I often think too in these moments that when you have never had a Christmas with your child, I suppose you really have nothing to miss or compare do you? because the reality is you have never actually experienced that. And yet, here I am each Christmas time feel sadness and feeling the weight of empty arms for one of my kids. The Poppy shaped hole feels a little more vast and  I miss buying gifts and knowing what her pile of gifts would include. I miss 4 little smiths on christmas pictures and I miss having the chance to know the dynamics of a family of 6.

I am trying to let go of the guilt of feeling this though and not being able to do more for others because I feel more delicate and need to focus on self care and my own family. I have done some things, but not as much as I hoped to. I am also trying to remember that we have to be gentle and kind to ourselves in these moments and its okay to not be okay every moment of the Christmas season, following the loss of a baby, child or family member. We cannot do it all at the best of times, so don’t try to at the sensitive times.

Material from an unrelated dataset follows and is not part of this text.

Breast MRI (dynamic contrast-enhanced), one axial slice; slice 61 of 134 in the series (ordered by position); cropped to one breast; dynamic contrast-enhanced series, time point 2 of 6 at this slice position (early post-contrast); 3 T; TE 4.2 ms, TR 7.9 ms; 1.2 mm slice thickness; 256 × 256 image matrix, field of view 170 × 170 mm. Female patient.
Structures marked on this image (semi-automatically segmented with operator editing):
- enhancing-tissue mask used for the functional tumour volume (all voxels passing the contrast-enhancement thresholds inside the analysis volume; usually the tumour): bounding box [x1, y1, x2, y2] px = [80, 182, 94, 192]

Feeling the pain of loss again can often feel like a failure – like you have taken so many steps forward in your journey and then are suddenly flung backwards. I recognise this year though that the difference is I do not feel sadness about christmas day without her, I feel sad about christmas time without her. I have heartache around Christmas Time because I miss having her with us for special occasions. I also recognise that is completely normal to feel sad and miss loved ones lost too soon on occasions like this.

I know it will not always feel this way, but then again maybe it will. Either way I have fallen back in love with Christmas this year and and for that I am so incredibly grateful to be feeling that right now. I am grateful for what Christmas  truly means – the joys of the season, especially with little ones is so magical and special and I love being with family and staying up late playing and eating copious amounts of chocolate and treats.. I love the lights, the food, the singing and the gifts and I am more aware than ever of my gratitude for Christ’s birth and the true meaning of this season (without which Christmases without our little girl would be unbearable).

Christmas brings heartache this is true, but if like me you are feeling moments of that and the fog of grief just take it easy and make the most of the moments that are peaceful, filled with light and love, and appreciate the reminders of Christmases before and Christmas moments to come.